The reason for this is not because wristwatches malfunction when they travel on space ships. It is because more time passed for the space ship and everything in it.

It would work the same if they used mechanical spring clocks, cesium cell atomic clocks, pendulum-driven grandfather clocks (assuming the spaceship is designed to produce exactly 1 g of artificial gravity), etc. Even if the brothers just count how many times their hearts beat (assuming they do similar amounts of exercise, etc., to keep their hearts beating at a uniform rate).

The Earth-Sun system is just one choice of a system with a periodic behavior that can be used to indicate time. If you (some kind of super-powered alien) built a second Earth-Sun system and put it in a ginormous space ship and sent it on the same path as the brother's space ship, when it got back the Earth on the space ship would have revolved more times around the sun than the Earth that was left behind and didn't travel.

• Thank you for the answer, Photon. But I'm sorry as I'm unable to understand it. You wrote : the travelling twin takes a clock with him. The thing which I don't understand is : "a clock". Because to me, "a clock" is something like this : a clock is a measurement for earth rotation. People divide it to 24, 12 for day time and 12 for night time. Each of those 24, people call it "an hour". Then from "an hour", people divide it to 60, called "a minute". Then from "a minute", people divide it to 60, called "a second". So, how is the clock reference for the travelling-twin ? Dec 13, 2021 at 10:41
• @karma A clock in relativistic experiments needs to be portable from frame to frame. Someone zipping around on a rocket ship can't measure their "local time" from the earth's rotation, since that "clock" exists in a different reference frame. If a clock is moving relative to you, it won't measure time in your own reference frame. A twin on a rocket ship who uses the earth's rotation as a clock is effectively reading the wristwatch of someone still on earth, but that doesn't reflect the passage of time on the rocket. Dec 13, 2021 at 18:21
• @NuclearHoagie, thank you for the explanation. I'm sorry as I'm still unable to understand what does it mean "the passage of time" ? I mean, if we are on earth measure the "passage of time" from the earth's rotation (say, for example : 3 nights and 3 days have passed) - how the one on the rocket measure the "passage of time" ? Dec 25, 2021 at 5:44
• @karma, are you being deliberately obtuse? I suggested several ways in my answer: "a quartz crystal oscillator, a water clock," "mechanical spring clocks, cesium cell atomic clocks, pendulum-driven grandfather clocks, etc.", counting how many times he shaves his beard. Dec 25, 2021 at 6:16

It happens because in spacetime different paths between two events can have different lengths through time.

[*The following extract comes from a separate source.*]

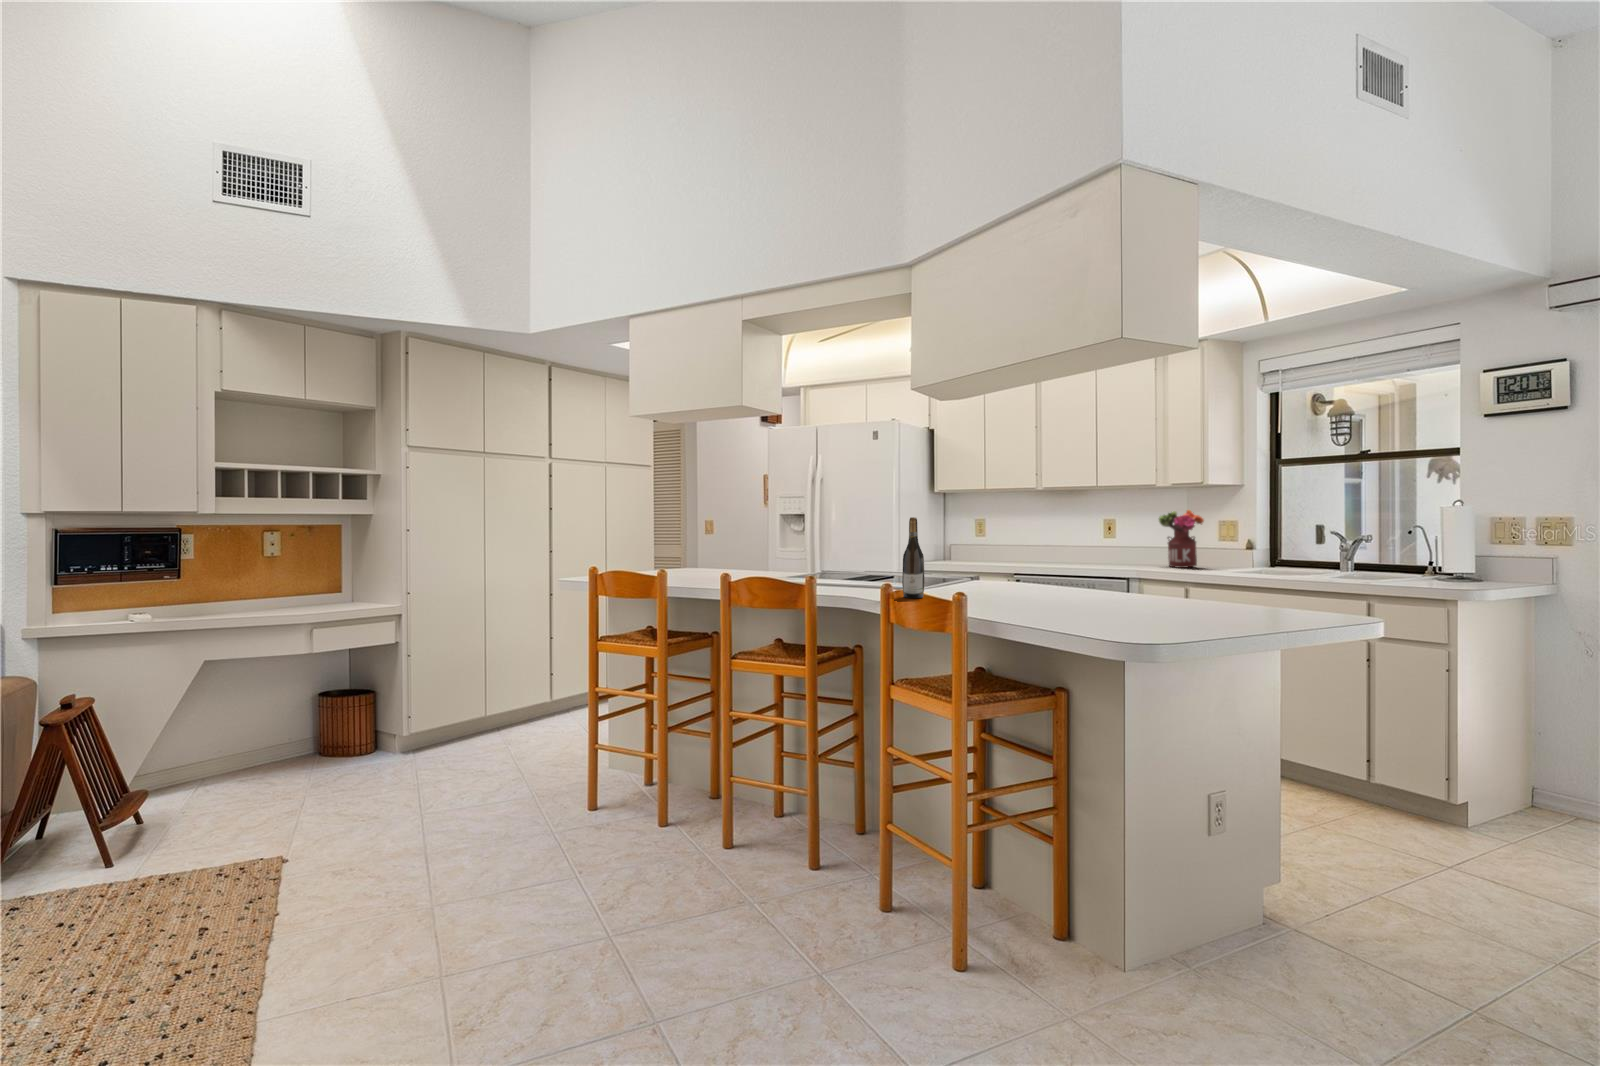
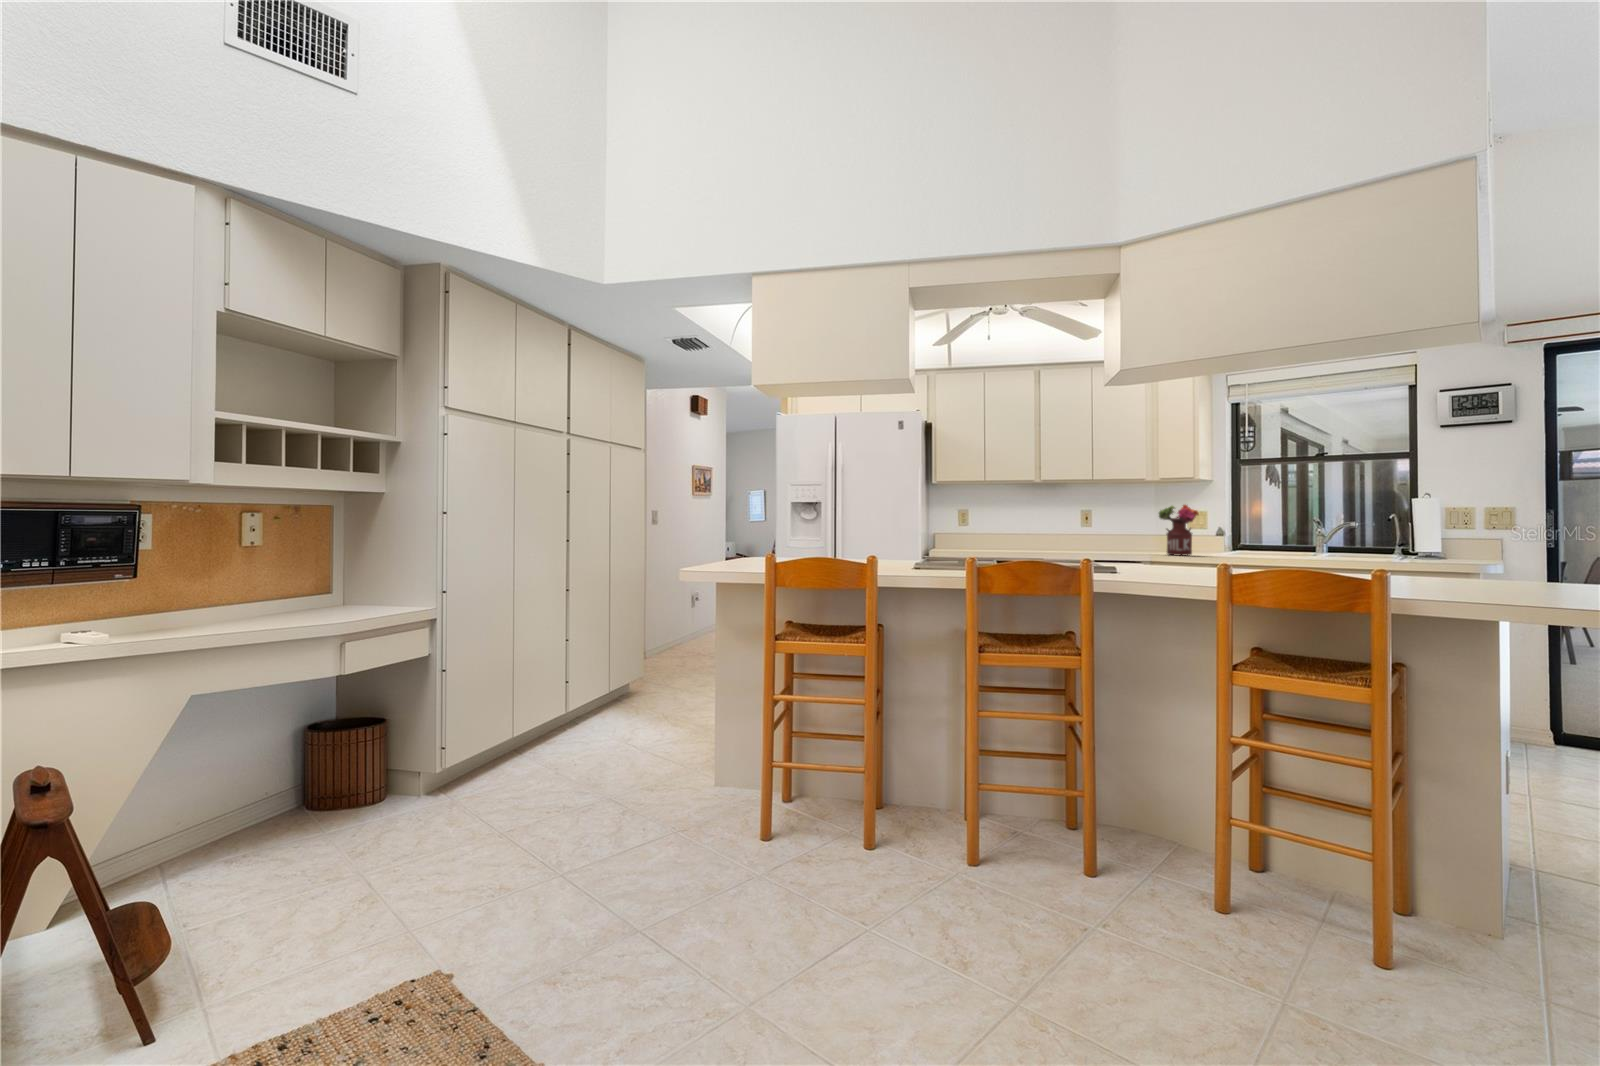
wine bottle: present [902,517,925,598] -> none [1131,495,1156,578]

It is analogous to different lengths of paths between two points in space. If you drive around three edges of a square and I drive along the fourth edge, although we start and end at the same point, our odometers will show that we have covered different distances.

Likewise, the travelling twin takes a route through time that is shorter than the route taken by the stay-at-home twin, so when they meet, their clocks show that they have travelled different distances through time.

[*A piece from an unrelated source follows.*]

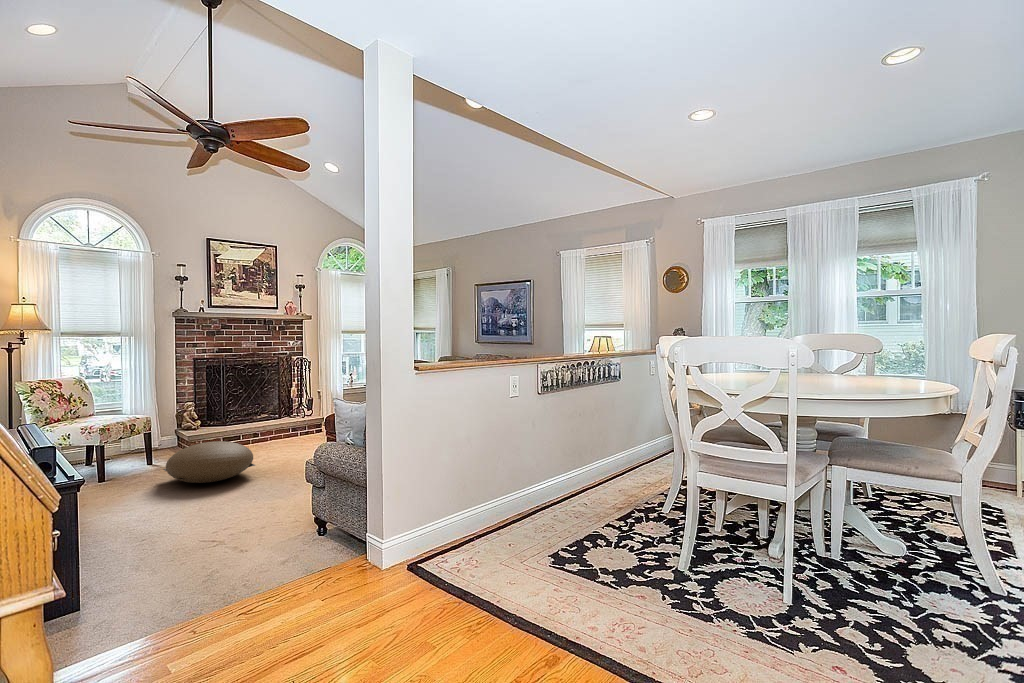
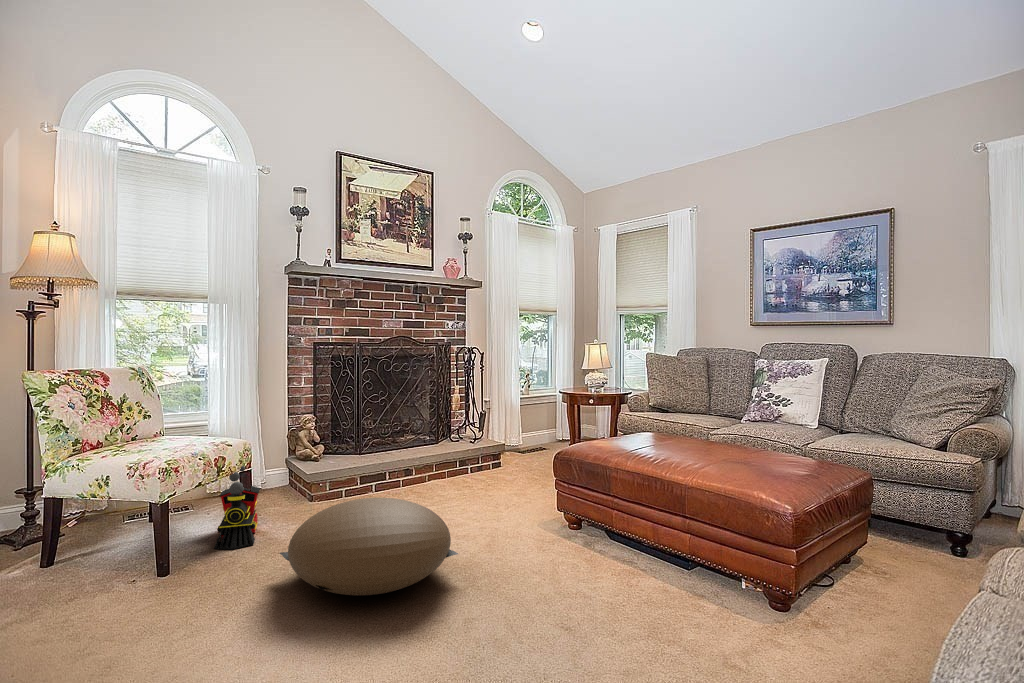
toy train: none [127,430,155,473] -> present [214,466,260,550]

• Thank you for the answer, Marco. But I'm sorry I'm unable to understand it. You wrote : the travelling twin takes a route through time that is shorter than the route taken by the stay-at-home twin. What does it mean "through time" ? Suppose there is never a clock invention (so, there is no a thing which we call "a watch" with it's second needle), while the stay-at-home twin count his age by counting how many days and nights have passed on earth, how the travelling-twin count his age ? Dec 13, 2021 at 10:30

Yes, I think you have it right. If you define the age of a person as the amount of time that has passed on the Earth since they were born, then the twins will of course always be the same age, because they were born on the same day. However the returning twin will have experienced less time passing, and will therefore be younger than his brother physically, mentally and in basically every other sense of the word, as Marco Ocram and The Photon have already explained very well.